**About this task**
Report every line of the records that contains the word "Białośliwie".

**Extracted records**
-- Opening Marker --

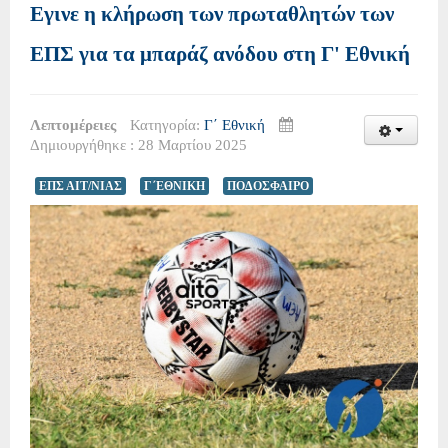
Εγινε η κλήρωση των πρωταθλητών των
ΕΠΣ για τα μπαράζ ανόδου στη Γ' Εθνική
Λεπτομέρειες
Κατηγορία:
Γ΄ Εθνική
Δημιουργήθηκε : 28 Μαρτίου 2025
ΕΠΣ ΑΙΤ/ΝΙΑΣ
Γ΄ΕΘΝΙΚΗ
ΠΟΔΟΣΦΑΙΡΟ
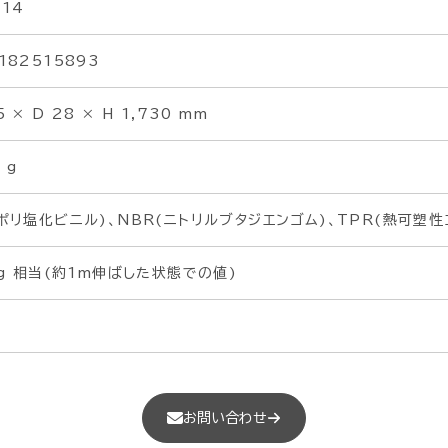
14
182515893
5 × D 28 × H 1,730 mm
 g
(ポリ塩化ビニル)、NBR(ニトリルブタジエンゴム)、TPR(熱可塑性
kg 相当(約1m伸ばした状態での値)
お問い合わせ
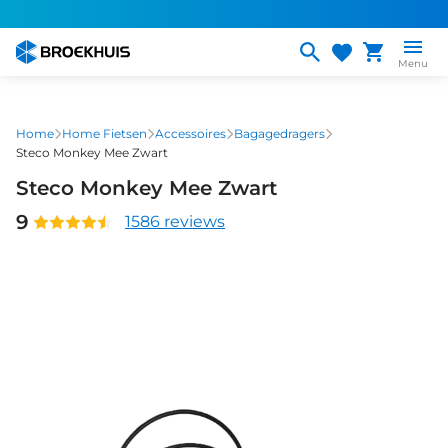
Overslaan
en
naar
Menu
de
inhoud
gaan
Home
Home Fietsen
Accessoires
Bagagedragers
Steco Monkey Mee Zwart
Steco Monkey Mee Zwart
9
1586 reviews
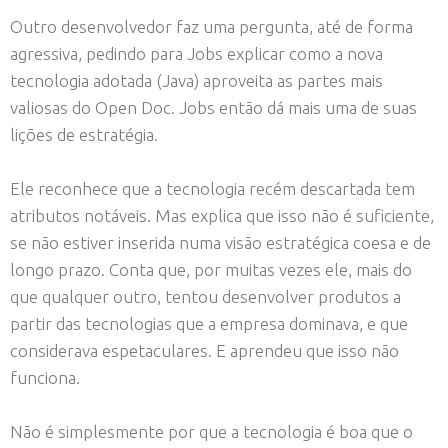
Outro desenvolvedor faz uma pergunta, até de forma
agressiva, pedindo para Jobs explicar como a nova
tecnologia adotada (Java) aproveita as partes mais
valiosas do Open Doc. Jobs então dá mais uma de suas
lições de estratégia.
Ele reconhece que a tecnologia recém descartada tem
atributos notáveis. Mas explica que isso não é suficiente,
se não estiver inserida numa visão estratégica coesa e de
longo prazo. Conta que, por muitas vezes ele, mais do
que qualquer outro, tentou desenvolver produtos a
partir das tecnologias que a empresa dominava, e que
considerava espetaculares. E aprendeu que isso não
funciona.
Não é simplesmente por que a tecnologia é boa que o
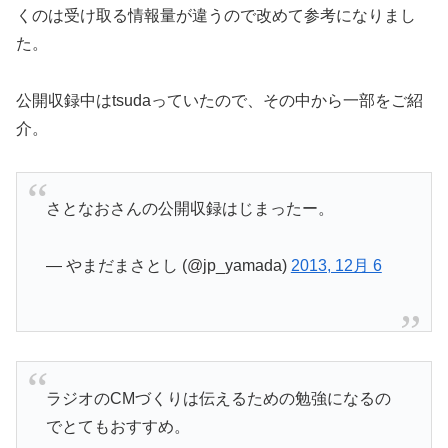
くのは受け取る情報量が違うので改めて参考になりまし
た。
公開収録中はtsudaっていたので、その中から一部をご紹
介。
さとなおさんの公開収録はじまったー。
— やまだまさとし (@jp_yamada)
2013, 12月 6
ラジオのCMづくりは伝えるための勉強になるの
でとてもおすすめ。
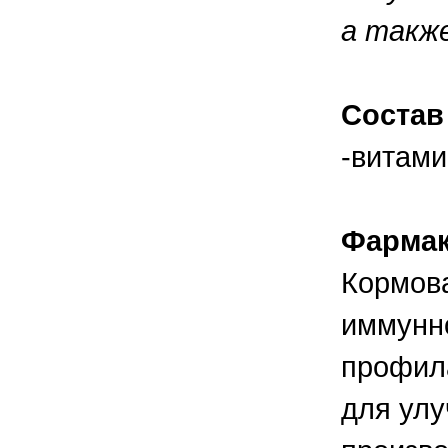
правильно ухаживать, кормить и
содержать своих животных, но и вовремя
а такж
распознать то или иное заболевание
Состав
-витами
Фармак
Кормов
иммунно
профил
для улу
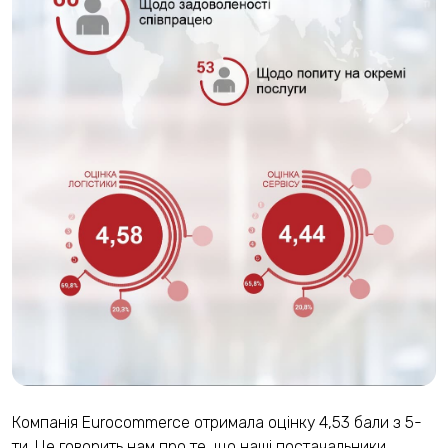
Компанія Eurocommerce отримала оцінку 4,53 бали з 5-
ти. Це говорить нам про те, що наші постачальники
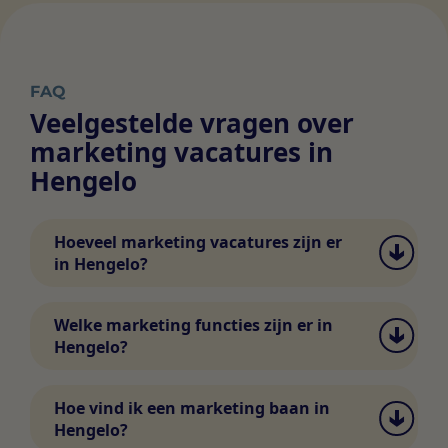
FAQ
Veelgestelde vragen over
marketing vacatures in
Hengelo
Hoeveel marketing vacatures zijn er
in Hengelo?
Het aantal vacatures in marketing en
communicatie in Hengelo wisselt. Via
Welke marketing functies zijn er in
Swipe4Work vind je dagelijks nieuwe
Hengelo?
vacatures en kun je direct matchen met
werkgevers.
In Hengelo vind je diverse functies in
marketing en communicatie, zoals content
Hoe vind ik een marketing baan in
marketeer, social media specialist, SEO-
Hengelo?
specialist, marketing manager en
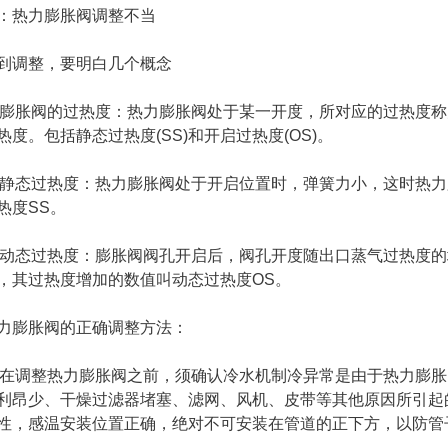
：热力膨胀阀调整不当
到调整，要明白几个概念
1)膨胀阀的过热度：热力膨胀阀处于某一开度，所对应的过热度
热度。包括静态过热度(SS)和开启过热度(OS)。
2)静态过热度：热力膨胀阀处于开启位置时，弹簧力小，这时热
热度SS。
3)动态过热度：膨胀阀阀孔开启后，阀孔开度随出口蒸气过热度
，其过热度增加的数值叫动态过热度OS。
力膨胀阀的正确调整方法：
1)在调整热力膨胀阀之前，须确认冷水机制冷异常是由于热力膨
利昂少、干燥过滤器堵塞、滤网、风机、皮带等其他原因所引起
性，感温安装位置正确，绝对不可安装在管道的正下方，以防管
。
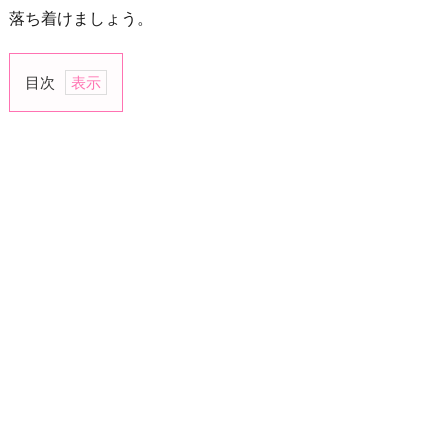
落ち着けましょう。
目次
1.
嫉
妬
の
原
因
を
明
ら
か
に
す
る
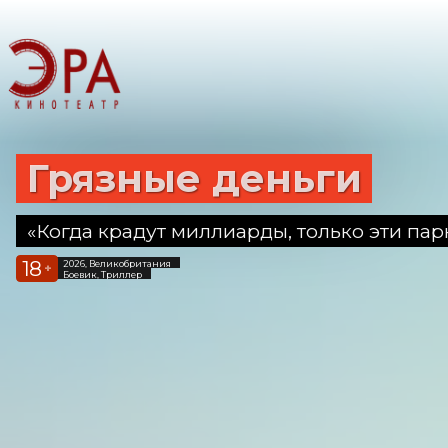
Грязные деньги
«Когда крадут миллиарды, только эти пар
18
2026, Великобритания
+
Боевик, Триллер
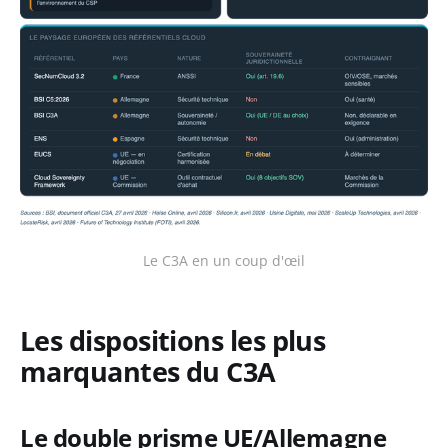
Le C3A en un coup d'œil
Les dispositions les plus
marquantes du C3A
Le double prisme UE/Allemagne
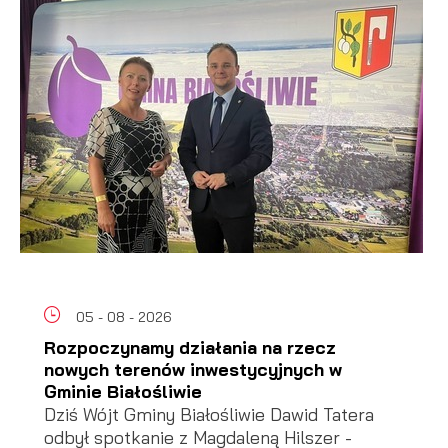
05 - 08 - 2026
Rozpoczynamy działania na rzecz
nowych terenów inwestycyjnych w
Gminie Białośliwie
Dziś Wójt Gminy Białośliwie Dawid Tatera
odbył spotkanie z Magdaleną Hilszer -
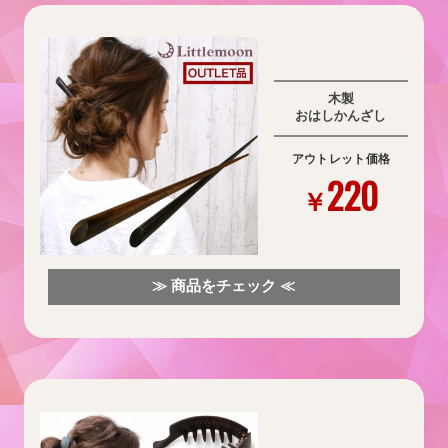
木製
おはしかんざし
アウトレット価格
220
￥
≫ 商品をチェック ≪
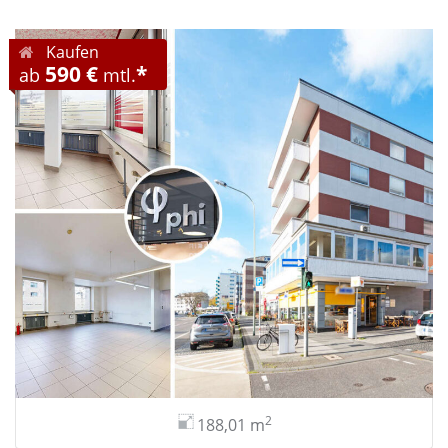
Kaufen
590 €
*
ab
mtl.
2
188,01 m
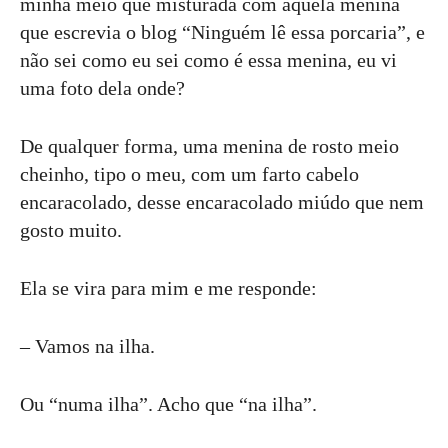
minha meio que misturada com aquela menina
que escrevia o blog “Ninguém lê essa porcaria”, e
não sei como eu sei como é essa menina, eu vi
uma foto dela onde?
De qualquer forma, uma menina de rosto meio
cheinho, tipo o meu, com um farto cabelo
encaracolado, desse encaracolado miúdo que nem
gosto muito.
Ela se vira para mim e me responde:
– Vamos na ilha.
Ou “numa ilha”. Acho que “na ilha”.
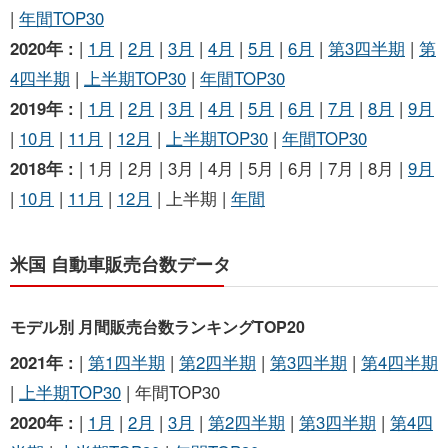
|
年間TOP30
2020年 :
|
1月
|
2月
|
3月
|
4月
|
5月
|
6月
|
第3四半期
|
第
4四半期
|
上半期TOP30
|
年間TOP30
2019年 :
|
1月
|
2月
|
3月
|
4月
|
5月
|
6月
|
7月
|
8月
|
9月
|
10月
|
11月
|
12月
|
上半期TOP30
|
年間TOP30
2018年 :
| 1月 | 2月 | 3月 | 4月 | 5月 | 6月 | 7月 | 8月 |
9月
|
10月
|
11月
|
12月
| 上半期 |
年間
米国 自動車販売台数データ
モデル別 月間販売台数ランキングTOP20
2021年 :
|
第1四半期
|
第2四半期
|
第3四半期
|
第4四半期
|
上半期TOP30
| 年間TOP30
2020年 :
|
1月
|
2月
|
3月
|
第2四半期
|
第3四半期
|
第4四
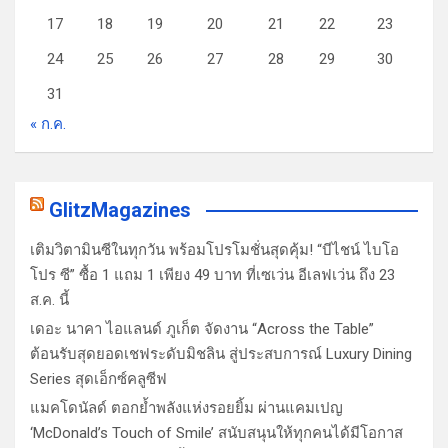
17
18
19
20
21
22
23
24
25
26
27
28
29
30
31
« ก.ค.
GlitzMagazines
เติมวิตามินซีในทุกวัน พร้อมโปรโมชั่นสุดคุ้ม! “บีไชน์ ไบโอ
โปร ซี” ซื้อ 1 แถม 1 เพียง 49 บาท ที่เซเว่น อีเลฟเว่น ถึง 23
ส.ค. นี้
เดอะ นาคา ไอแลนด์ ภูเก็ต จัดงาน “Across the Table”
ต้อนรับสุดยอดเชฟระดับมิชลิน สู่ประสบการณ์ Luxury Dining
Series สุดเอ็กซ์คลูซีฟ
แมคโดนัลด์ ตอกย้ำพลังแห่งรอยยิ้ม ผ่านแคมเปญ
‘McDonald’s Touch of Smile’ สนับสนุนให้ทุกคนได้มีโอกาส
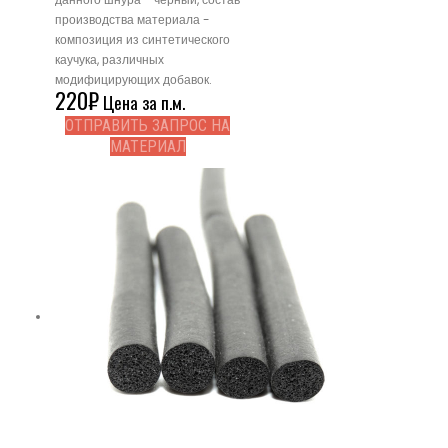
производства материала -
композиция из синтетического
каучука, различных
модифицирующих добавок.
220
₽
Цена за п.м.
ОТПРАВИТЬ ЗАПРОС НА
МАТЕРИАЛ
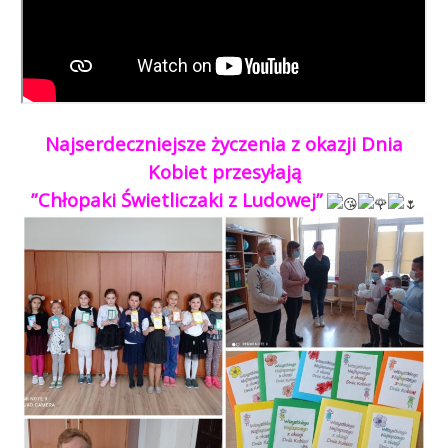
Najserdeczniejsze życzenia z okazji Dnia
Kobiet przesyłają
”Chłopaki Świetliczaki z Ludowej”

-- Closing Marker --

**Response to this exercise**
Gminie Białośliwie
Dziś Wójt Gminy Białośliwie Dawid Tatera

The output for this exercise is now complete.